-------- Supplied passage

This entire blog, and for the most part, my entire existence, is all about how to cultivate my goddess qualities, strive for more goddess-esque actions and thoughts, and ultimately to become more goddess than woman. At the very least, I would love to strike a 50/50 balance (the name The Goddess Attainable succinctly encapsulates this exact idea). It’s a lofty goal, I know, but it’s what feels right for me.
I can’t imagine other women don’t feel the same. I see so many women out there, just rocking it, and I wonder what drives them.
What drives you, ladies? Are you driven by fear or insecurity? Or does something more universal and altruistic propel you forward? Do you realize how much you rock, or are you constantly feeling like you’re never enough? Do you struggle with your ego and with maintaining your humility? Or, are you honestly just trying to get through the day without flipping out?
[Several minutes ago, I was constructing my next paragraph, rambling on about my style of supporting females, which is more of a tough love, tell-it-like-it-is, hold women accountable, lovingly critical kind of style. And, searching for validation and confirmation, I then called upon the goddesses (by pulling a card from Colette Baron-Reid’s Goddess Power Oracle Deck), hoping one them would agree with me, tell me I was perfect and amazing, and encourage me to continue on “supporting” women through my default tough love approach. I think there was a part of me that sensed this wasn’t the most constructive paragraph to write, and that’s why I turned to the goddesses for reassurance. However, instead of validating my feelings, I received a humbling invitation to grow, right in front of you all, just moments ago. You are my witnesses! Here is who came forth…]
Empowerment Message from the Goddess Power Oracle guidebook: The Greek goddess Hera, wife of Zeus, knew immediately that positive alliances lead to great power. At this moment, you’re magnetized to receive aid from people who have greater wisdom and can help you to the next level…Making connections with others and finding strategic partnerships are favored right now as you explore the nature of becoming empowered by association…Right now, Hera is supporting you to form beneficial alliances for the greater good of all. When called to action or faced with a decision, ask “How does this benefit me and how can I serve the highest good as a result of this connection?”
Firstly, it appears very plain to me that my harsh attitude of holding women accountable and feeling justified in lovingly critiquing them (even if it’s in the name of good), puts me on a lonely mountaintop, above all the rest, wrapped in a bit of self-righteous ego, and blind to growth opportunities, friendships, and connections. Alliances, as Hera is inviting me to pay attention to, are formed on the ground, together, as we all lean on one other, our imperfections celebrated, unconditionally accepted, and openly allowed.

----------------

Extract, word for word, the part of the blog post that opens with the words containing "Firstly, it appears" and closes with "and openly allowed.". The items come from a source unrelated to the blog post.

-------- Material supplied

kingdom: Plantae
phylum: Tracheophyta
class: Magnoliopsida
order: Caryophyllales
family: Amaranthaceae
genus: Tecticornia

----------------

> [Response]
Firstly, it appears very plain to me that my harsh attitude of holding women accountable and feeling justified in lovingly critiquing them (even if it’s in the name of good), puts me on a lonely mountaintop, above all the rest, wrapped in a bit of self-righteous ego, and blind to growth opportunities, friendships, and connections. Alliances, as Hera is inviting me to pay attention to, are formed on the ground, together, as we all lean on one other, our imperfections celebrated, unconditionally accepted, and openly allowed.